Madeleine Sami never expected her television show to take so long to make.
Super City, her new comedy series directed by Taika Waititi, required a year of research into different subsections of Auckland city.
Sami plays five characters who represent different corners of Auckland; Pasha, the cheerleader; Jo, the personal trainer; Azeem the taxi driver; Linda, the art enthusiast; and Georgie, the homeless girl.
To perfect the art of cheerleading to play Pasha, Sami hung out with members of Auckland cheerleading squads and, other than actress Rose McIver, her cheerleading buddies were played by actual cheerleaders.
Sami says the girls she spoke to claimed cheerleading was something that helped them get through university, rather than being a career path. But Sami's character Pasha, the Indian cougar with blonde hair and blue eyes, clings to a youthful lifestyle. She is turning 30, but has no intention of giving up her white pants and pom-poms - nor preying on young men in trashy bars.
Jo, the personal trainer, needed less research, as she was based on people Sami knew very well.
Sami played a lot of sport growing up. "I was a bit of a jock, I don't know if you know that about me but I was the dux of sports at my school. Jo's kind of in honour of a lot of those girls I played sports with," she says. Jo, with the short, spikey and frosted hair is athletic, tough and competitive. She has a hot boyfriend, but clearly harbours some repressed feelings for other trainers in the women's gym. Sami says she attends spin classes at Les Mills, which is where a lot of Jo's scenes were filmed: "I have been to spin since filming and they have said stuff - I deliberately tried not to rip off people's actual lines - but then I would go into class and so often I would think 'oh, no, they're going to think I copied them'."
Jo was a lot of fun but Georgie, the naive but street-smart homeless girl, was one of the most liberating characters to play, Sami says. "She has a crazy imagination.
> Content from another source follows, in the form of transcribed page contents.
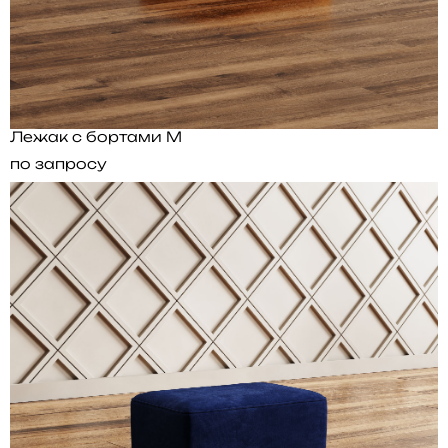
Лежак с бортами M
по запросу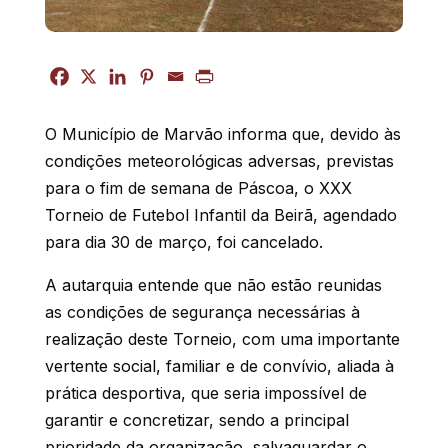
O Município de Marvão informa que, devido às
condições meteorológicas adversas, previstas
para o fim de semana de Páscoa, o XXX
Torneio de Futebol Infantil da Beirã, agendado
para dia 30 de março, foi cancelado.
A autarquia entende que não estão reunidas
as condições de segurança necessárias à
realização deste Torneio, com uma importante
vertente social, familiar e de convívio, aliada à
prática desportiva, que seria impossível de
garantir e concretizar, sendo a principal
prioridade da organização, salvaguardar o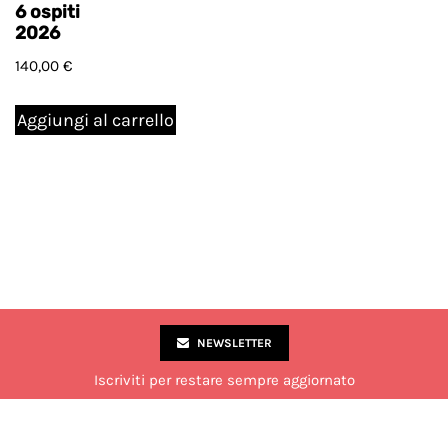
6 ospiti
2026
140,00
€
Aggiungi al carrello
NEWSLETTER
Iscriviti per restare sempre aggiornato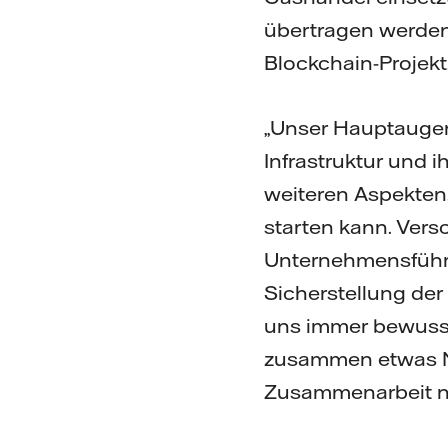
übertragen werden 
Blockchain-Projekt
„Unser Hauptaugenm
Infrastruktur und 
weiteren Aspekten,
starten kann. Ver
Unternehmensführ
Sicherstellung der
uns immer bewusst 
zusammen etwas Ne
Zusammenarbeit n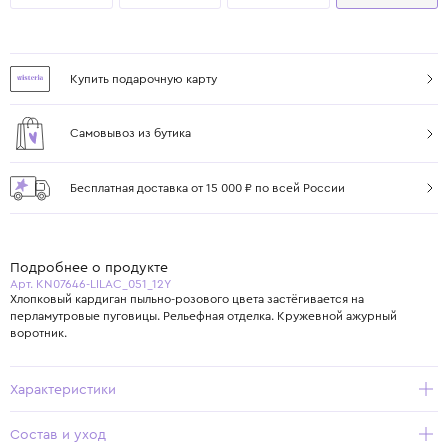
Купить подарочную карту
Самовывоз из бутика
Бесплатная доставка от 15 000 ₽ по всей России
Подробнее о продукте
Арт. KN07646-LILAC_051_12Y
Хлопковый кардиган пыльно-розового цвета застёгивается на
перламутровые пуговицы. Рельефная отделка. Кружевной ажурный
воротник.
Характеристики
Состав и уход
She's just completely free, I could wear the same clothes every day and roll around in the mud."
Some of Auckland's real homeless people star as her friends at the City Mission. "But lot of them got really bored because TV takes a long time," Sami says.
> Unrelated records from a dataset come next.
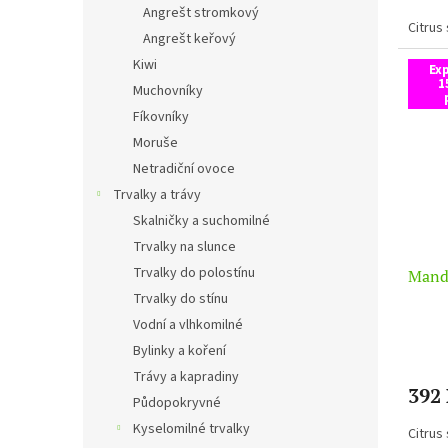
Angrešt stromkový
Citrus
Angrešt keřový
Kiwi
Ex
1
Muchovníky
Fíkovníky
Moruše
Netradiční ovoce
Trvalky a trávy
Skalničky a suchomilné
Trvalky na slunce
Trvalky do polostínu
Mand
Trvalky do stínu
Vodní a vlhkomilné
Bylinky a koření
Trávy a kapradiny
392
Půdopokryvné
Kyselomilné trvalky
Citrus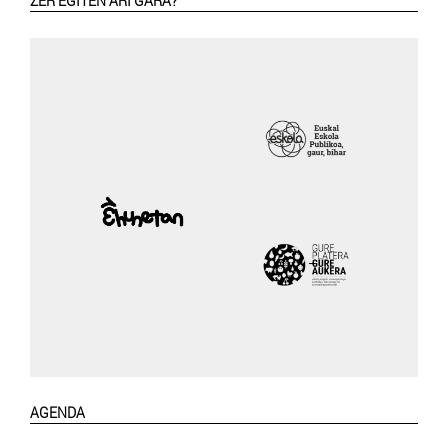
ZER EGITEN ARI GARA?
AGENDA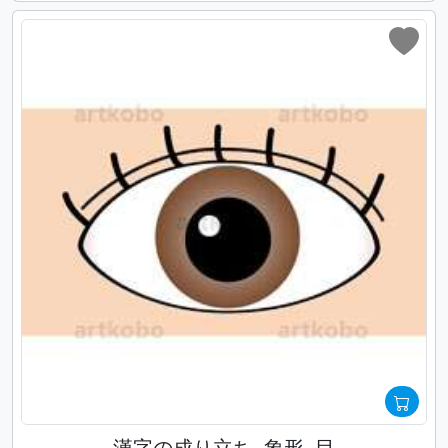
漢字の成り立ち_象形_目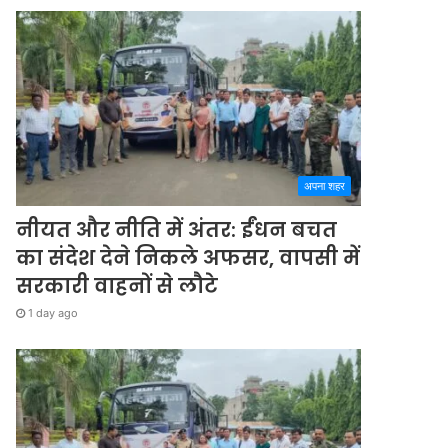
अपना शहर
नीयत और नीति में अंतर: ईंधन बचत
का संदेश देने निकले अफसर, वापसी में
सरकारी वाहनों से लौटे
1 day ago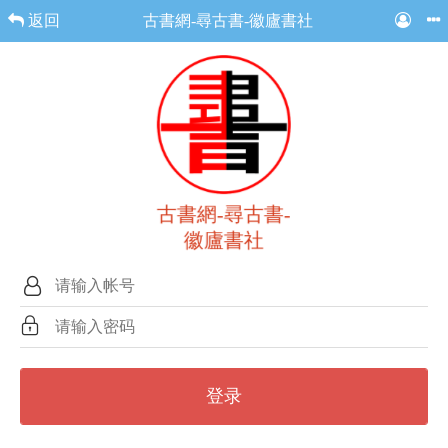
返回
古書網-尋古書-徽廬書社
古書網-尋古書-
徽廬書社
登录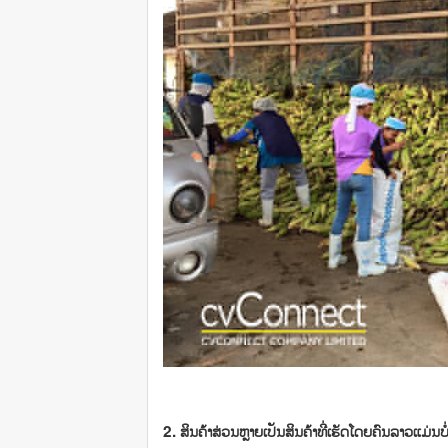
2. ສິນຄ້າສ່ວນຫຼາຍເປັນສິນຄ້າທີ່ເຮັດໂດຍຄົນລາວແມ່ນບໍ່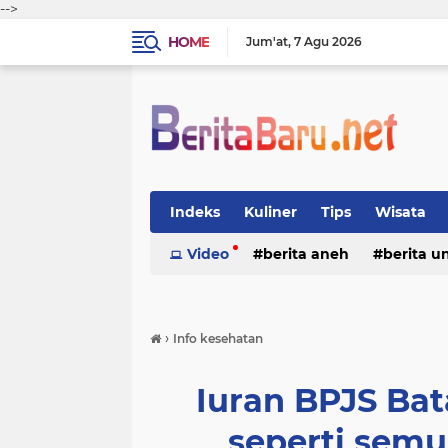
-->
HOME
Jum'at
7 Agu 2026
Indeks
Kuliner
Tips
Wisata
Video
berita aneh
berita u
›
Info kesehatan
Iuran BPJS Bata
seperti semu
A lot of actual taxi drivers star in the scenes in which Sami plays Azeem, a driver for Discount Taxis.
Sami spent a lot of time learning the ropes of the taxi business, and testing gags on the drivers.
"They didn't recognise me when they first saw me as Azeem, they were just like, who is this strange-looking, tiny, hairy-faced man with beautiful long eyelashes. It was funny when I went in and the boss said it was uncanny, there were so many drivers like him," Sami says.
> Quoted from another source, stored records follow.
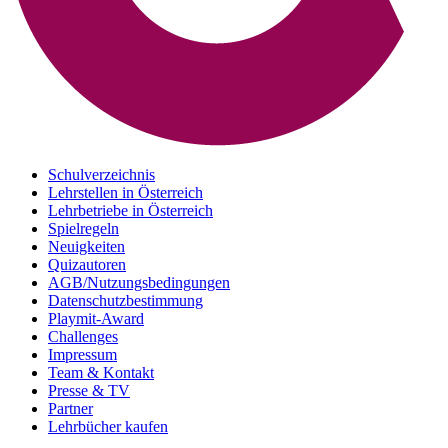
Schulverzeichnis
Lehrstellen in Österreich
Lehrbetriebe in Österreich
Spielregeln
Neuigkeiten
Quizautoren
AGB/Nutzungsbedingungen
Datenschutzbestimmung
Playmit-Award
Challenges
Impressum
Team & Kontakt
Presse & TV
Partner
Lehrbücher kaufen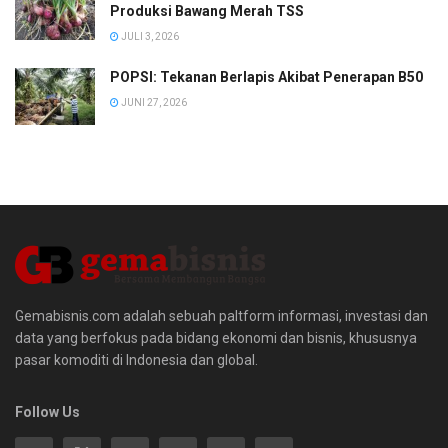
Produksi Bawang Merah TSS
JULI 3, 2026
POPSI: Tekanan Berlapis Akibat Penerapan B50
JUNI 27, 2026
Gemabisnis.com adalah sebuah paltform informasi, investasi dan
data yang berfokus pada bidang ekonomi dan bisnis, khususnya
pasar komoditi di Indonesia dan global.
Follow Us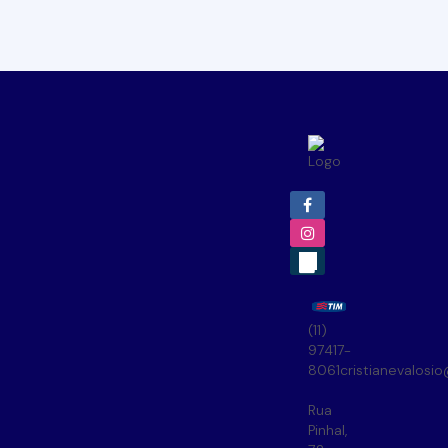
(11)
97417-
8061
cristianevalosi
Rua
Pinhal
,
The other character that required a fair amount of research was Linda, the art enthusiast and wannabe philanthropist from Parnell. She's the sort of woman who has a lot of time on her hands, so likes to visit art galleries - often with her daughter who has Tourette's syndrome. She would love to give something back by supporting an underprivileged artist. To learn more about the scene, Sami hung out at a community art school in Howick, and in the end one of the women at the school was cast as one of Linda's fellow "critics".
"She's amazing, she's properly clued up on art. Linda on the other hand, is not clued up at all but that's just part of her charm - a bit doddery. Her heart's really in the right place."
*Super City completes TV3's Friday night comedy line-up and follows the new season of 7 Days, which screens at 9.30pm.